### Instruction
List each line of the listing below that contains the string "label". Case counts.

### Supplied records

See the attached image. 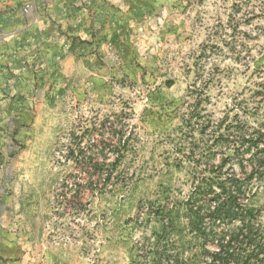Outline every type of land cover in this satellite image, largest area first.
<instances>
[{
    "label": "rangeland",
    "instance_id": "1",
    "mask_svg": "<svg viewBox=\"0 0 264 264\" xmlns=\"http://www.w3.org/2000/svg\"><path fill=\"white\" fill-rule=\"evenodd\" d=\"M253 166L264 223V0H0V264L17 239L40 264H155L168 228L216 264L173 200Z\"/></svg>",
    "mask_w": 264,
    "mask_h": 264
},
{
    "label": "trees",
    "instance_id": "2",
    "mask_svg": "<svg viewBox=\"0 0 264 264\" xmlns=\"http://www.w3.org/2000/svg\"><path fill=\"white\" fill-rule=\"evenodd\" d=\"M253 156L254 159H259L257 155ZM120 158L122 152L118 150L116 161L108 170L109 179L116 171ZM254 166L253 172L243 179L236 176L225 177L223 167L197 174L195 172L186 199L173 200V208L185 210L190 215V221L183 227L177 225L174 228L175 223L171 222L178 240L183 244L193 243L197 246L217 242L219 248L213 253L216 264H257L263 261L264 223L262 207L253 202L260 187L252 181L256 174ZM203 198L208 200L202 202ZM211 203L213 208L209 206ZM205 214L209 216L208 219H205ZM169 231L171 229L168 228L159 236L161 239L155 251V264H186V260L180 258L181 251L172 255L168 253L172 232ZM199 257V253H193L189 259L197 261Z\"/></svg>",
    "mask_w": 264,
    "mask_h": 264
},
{
    "label": "crops",
    "instance_id": "3",
    "mask_svg": "<svg viewBox=\"0 0 264 264\" xmlns=\"http://www.w3.org/2000/svg\"><path fill=\"white\" fill-rule=\"evenodd\" d=\"M4 249L10 256V264H40L36 256L33 255L34 251H26L25 244L18 239L13 243L4 245Z\"/></svg>",
    "mask_w": 264,
    "mask_h": 264
}]
</instances>
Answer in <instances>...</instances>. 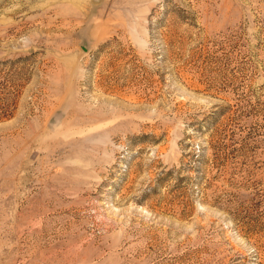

### Output below
    "label": "rangeland",
    "label": "trees",
    "label": "crops",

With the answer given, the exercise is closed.